The Liberals will have to wait until the writ is dropped to see how their strategy works out. The market pros are going to record their win today, when trusts and stocks that pay dividends jump in price in response to yesterday's move.
There were certainly investors who never lost faith. Jim Leech, senior vice-president of income of the Ontario Teachers Pension Plan, took every opportunity to expound on the merits of trusts. His fund holds $2.5-billion worth of them.
Sandy McIntyre at Sentry Select Capital flew up to Ottawa to pound the drum for a fair tax system, rather than new levies on trusts. And he ate his own cooking, adding trusts to his portfolios when the market dipped.

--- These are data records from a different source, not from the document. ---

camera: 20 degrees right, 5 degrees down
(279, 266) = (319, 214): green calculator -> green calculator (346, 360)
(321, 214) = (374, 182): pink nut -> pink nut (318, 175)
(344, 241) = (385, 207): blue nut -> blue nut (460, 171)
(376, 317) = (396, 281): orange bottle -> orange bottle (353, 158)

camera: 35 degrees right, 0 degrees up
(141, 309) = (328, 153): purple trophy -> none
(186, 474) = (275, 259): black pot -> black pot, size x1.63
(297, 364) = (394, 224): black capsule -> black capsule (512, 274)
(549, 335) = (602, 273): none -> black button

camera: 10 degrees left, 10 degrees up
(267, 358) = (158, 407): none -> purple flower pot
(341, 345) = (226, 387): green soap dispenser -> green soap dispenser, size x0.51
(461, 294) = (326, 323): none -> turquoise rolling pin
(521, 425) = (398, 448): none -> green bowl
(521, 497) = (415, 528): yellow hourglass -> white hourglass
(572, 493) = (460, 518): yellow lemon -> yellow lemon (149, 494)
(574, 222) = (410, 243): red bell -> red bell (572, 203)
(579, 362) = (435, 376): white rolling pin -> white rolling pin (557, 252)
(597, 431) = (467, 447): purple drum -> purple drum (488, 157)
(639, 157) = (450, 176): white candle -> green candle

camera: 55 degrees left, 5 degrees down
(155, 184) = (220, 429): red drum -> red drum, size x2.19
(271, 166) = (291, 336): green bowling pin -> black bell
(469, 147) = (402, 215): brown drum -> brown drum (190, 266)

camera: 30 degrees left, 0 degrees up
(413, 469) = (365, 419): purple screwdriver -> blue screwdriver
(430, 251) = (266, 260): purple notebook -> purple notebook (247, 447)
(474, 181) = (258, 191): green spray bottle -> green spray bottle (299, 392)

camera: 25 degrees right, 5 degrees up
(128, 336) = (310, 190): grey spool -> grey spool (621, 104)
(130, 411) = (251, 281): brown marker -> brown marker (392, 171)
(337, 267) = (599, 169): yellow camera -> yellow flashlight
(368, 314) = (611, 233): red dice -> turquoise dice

Then there's John Priestman. He put "Hang In There" on the first slide he rolled out last week at a presentation from Guardian Capital. As Guardian's managing director, Mr. Priestman oversees about $3-billion in trust-focused funds. He called the uncertainty around taxation "the last hurdle" that the sector had to clear. Mr. Priestman's rather lonely mantra was: "Valuations may already be reflecting a worst-case scenario."
The pros that kept faith in trusts have much to thank Mr. Goodale for, and maybe they will back the Liberals. Those investors forced to make decisions in the face of uncertainty, those who sold their trusts, can only lick their wounds and wait for the opportunity to express their view in the voting booth.